Now that I've decided I will be keeping my TF Prime, I'm on the hunt for a good case. Would you mind answering a few questions about that case Reaver?

I spend a significant time using my tablet in Portrait mode being a scientist I read lots of primary literature in the form of PDFs); how does that cover work while holding the tablet like a book? I know this is a long shot, but will it stand up at all in portrain mode?

Does the front cover fold back flush against the tablet so that it gets out of the way? 
It certainly looks to be one of the thinner cases out there (which is good), but how much does the whole set up weigh once the case is installed?

Have you noticed any issues with overheating while streaming media of any sort with the cover on?

Thanks for your feedback.


----------



## Reaver

It's not really portrait friendly for standing up. Works great in landscape. The case is pretty slim but it's about the same thickness of the tablet itself. It doesn't add much weight. For your use it probably won't be ideal. The Roocase I originally posted about maybe better for your needs. I have a Roocase on my nook color and they are thicker but well made.

As for it sitting flush when folded open, it is some what flush. I'll see if I can update with pics in a few.

Haven't had time to upload pics. I'll get to it as soon as I can.
Good luck in your search.

Sent from my Transformer Prime TF201 using RootzWiki


----------



## Nanosmo

I ordered this one, for $12(on sale now regular $40) its a pretty nice leather case.

http://www.amazon.com/gp/product/B006LSCCPG/ref=oh_o00_s00_i00_details

Not sure how long the sale will be though.


----------



## bamfsig45

Nanosmo said:


> I ordered this one, for $12(on sale now regular $40) its a pretty nice leather case.
> 
> http://www.amazon.com/gp/product/B006LSCCPG/ref=oh_o00_s00_i00_details
> 
> Not sure how long the sale will be though.
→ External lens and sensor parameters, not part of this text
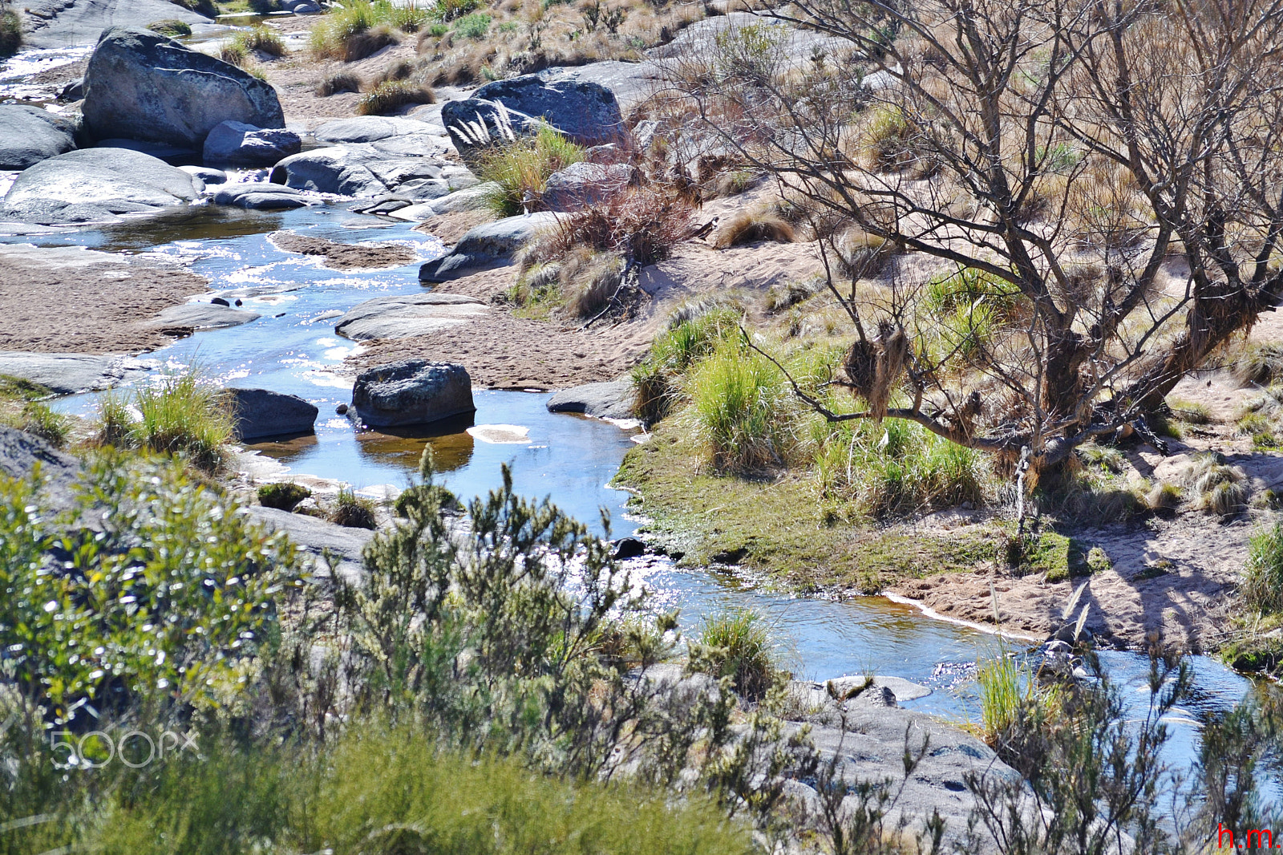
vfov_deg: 9.9
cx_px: 642
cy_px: 428
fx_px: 4917
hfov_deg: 14.9
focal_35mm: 138
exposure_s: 1/500
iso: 200
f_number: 5.6
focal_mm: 92
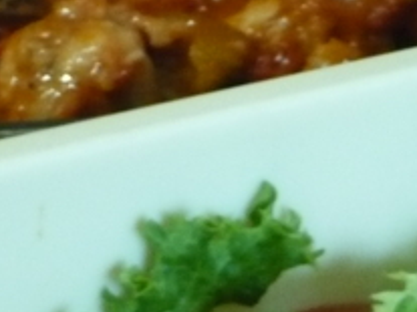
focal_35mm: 398
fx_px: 4792
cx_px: 564
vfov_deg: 3.7
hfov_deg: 5.0
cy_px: 427
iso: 400
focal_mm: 17
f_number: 4.9
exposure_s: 1/8
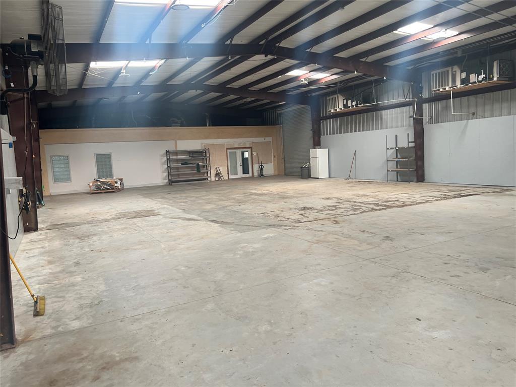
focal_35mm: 26
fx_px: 388
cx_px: 258
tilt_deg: -5.4
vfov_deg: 53.1
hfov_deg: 67.3
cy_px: 194
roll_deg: +2.5
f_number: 1.5
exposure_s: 1/117
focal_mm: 5.7
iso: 125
Thanks for the link, for 12.00 you really cant go wrong and every local store that sales the prime has zero inventory in accessories.

Sent from my Transformer Prime TF201 using Tapatalk


----------



## Eli

Has anyone else picked up a case for this since this last post?

I'm planning on picking a Transformer up soon and I'm looking for a case. I wish Otterbox would make a commuter case for it.

Sent from my Galaxy Nexus using RootzWiki


----------



## havi007

Eli said:


> Has anyone else picked up a case for this since this last post?
> 
> I'm planning on picking a Transformer up soon and I'm looking for a case. I wish Otterbox would make a commuter case for it.
> 
> Sent from my Galaxy Nexus using RootzWiki


dude tell me about it I had this for about almost a week and I still cant find a case I feel 100 percent great about. I always bought an otterbox for my phones I cant make up my mind on a case


----------



## Eli

I couldn't find a case that I liked, either. I ended up taking My Transformer back, so I never bought any of them that I had seen.

I plan in picking up the other Transformer when it comes out. Hopefully, that'll give me enough time to search for a case between then and now.

Sent from my Galaxy Nexus using RootzWiki


----------



## Scottysize

Reaver said:


> I ended up with this case, It fits extremely snug and looks great.
> 
> http://www.amazon.co...27951021&sr=8-5


I got the same one. I like it.


----------



## Scottysize

Just ordered this one: Best Skins Ever

While I still use the leather one from Amazon, this should give me a little extra protection with .020 additional thickness.


----------



## thecatchphrase

My wife and myself are waiting for the gumdrop case to get released for the prime.

Sent from my Galaxy Nexus using Tapatalk


----------



## frellingfrakker

thecatchphrase said:


> My wife and myself are waiting for the gumdrop case to get released for the prime.
> 
> Sent from my Galaxy Nexus using Tapatalk


+1 on this. I bought the cheap Moko case at first but I'd like something with more protection. The gumdrop site says the Prime case is expected to be available sometime in April. It's already up for preorder but it's not cheap ($59.99). Once it's been out for awhile you should be able to find it for $15 or $20 cheaper from an Amazon seller.


----------



## CykloneFij

Scottysize said:


> I got the same one. I like it.


Yes, same here. Had similar for my Xoom. Love this one. Will use for now for protection until another comes out that offers better.

Still undecided on whether or not to get the suit one for dock as well. Looks too tawdry and cumbersome. Hopefull something better will come out forboth dock and pad.


----------



## BoyNamedStacy

Junk, All I have seen is junk! Still waiting for a decent one to be released


----------